The challenges of HL7 to FHIR data integration
by Mike Hayball, Chief Technology Officer
Much of the vision and initiatives that form the foundations of the 10-year-plan for the NHS are underpinned by the reality that to better connect services to improve patient care, our healthcare data first needs to be better connected.
Across the course of a patient’s care journey they will accumulate and create data over numerous different systems, and finding meaningful ways to integrate that data to use and share it remains a central concern. Without the fundamental ability to connect healthcare data, adopting the technologies and innovate to overcome the most significant healthcare challenges will be impossible.
As we develop the neighbourhood care model, we will also need to integrate non-NHS healthcare data also, which further complicates the picture.
Although the industry is steadily moving toward modern standards like HL7 FHIR (Fast Healthcare Interoperability Resources), the legacy of older systems continues to pose significant challenges.
Despite the promise of data standardisation and the availability of tools that offer interpretation, however, much of the work in integrating data remains complex, error-prone, and difficult to automate.
At Feedback, our integration team collaborates closely with individual care settings to tailor data integration solutions that ensure Bleepa® can seamlessly access comprehensive patient information, breaking down isolated data silos.
As our Head of Integration, Thomas Spankie, puts it:
“You can’t get away from doing the dirty work of data transformation.
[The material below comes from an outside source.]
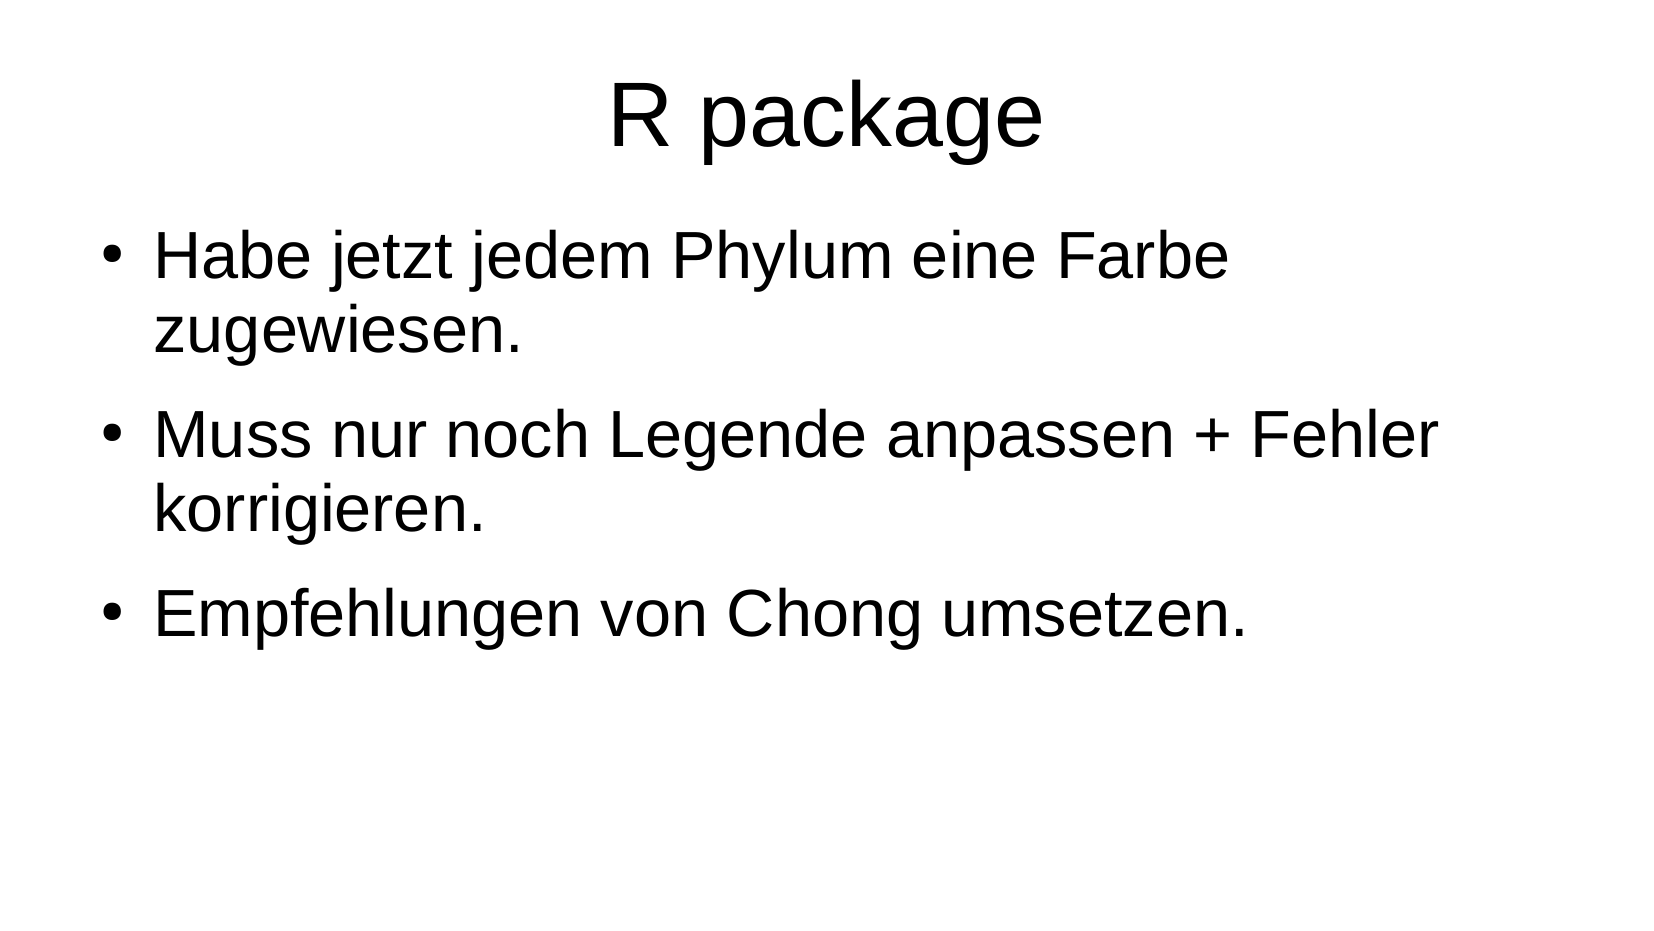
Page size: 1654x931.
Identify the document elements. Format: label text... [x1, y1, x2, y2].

You can move the problem around, but invariably you end up with a human doing the heavy lifting at some point. It’s a moving target, and there’s no silver bullet,”
Thomas Spankie, Head of Integration,
Feedback Medical
The challenges
- Semantic mismatches
HL7 v2 messages are often terse, cryptic, and highly context dependent. They were designed for rapid message exchange in local systems, not necessarily for semantic clarity. FHIR, by contrast, emphasizes readable, self-describing data structures. Bridging this gap involves more than simple field mapping; it requires a deep understanding of both data models to ensure that the meaning and intent of the data are preserved.
- Customisation and variability
No two HL7 implementations are truly the same. Hospitals and vendors often customize HL7 messages to fit their unique workflows. As a result, integration teams must contend with idiosyncratic fields, local code sets, and inconsistent usage patterns. FHIR attempts to offer a consistent model, but mapping to it from these inconsistent sources often requires bespoke transformation logic.
- Inadequate tools
There are tools that promise to automate parts of this process—Mirth Connect, interface engines, FHIR converters—but the reliability of these tools remains dependent on the people who configure them. Automation can assist, but it cannot replace the need for domain knowledge and context-sensitive decisions. Most of the time, it takes a human to interpret ambiguous or incomplete data and decide how best to represent it in FHIR.
- Evolving standards
FHIR itself is still maturing. While it is widely adopted and supported, the standard is continually evolving, with frequent updates to resource definitions, implementation guides, and profiles. Keeping up with these changes is a constant challenge, especially when working in environments with tight regulatory or production constraints like healthcare.
- Validation and testing
Even after data has been transformed, ensuring that the result is correct, complete, and clinically safe requires rigorous validation. This step often falls to integration engineers or clinical informaticists who must verify not only that the data looks right but that it behaves correctly when used downstream—for example, in clinical decision support, reporting, or billing.
No simple solution
HL7 to FHIR integration is not a plug-and-play process. It’s an ongoing effort that requires a blend of technical expertise, domain knowledge, and human judgment. While tools can help streamline parts of the workflow, they cannot eliminate the ultimate need for human oversight. The burden of getting it right ultimately rests with people—not just code.
The reality is that healthcare data is inherently complex, and there is no simple solution.
Achieving meaningful integration requires not only collaboration but also appropriate expertise and a clear understanding of how to handle and interpret this data effectively. Only by combining these elements can we properly integrate healthcare data to embrace technology innovations that will improve patient care.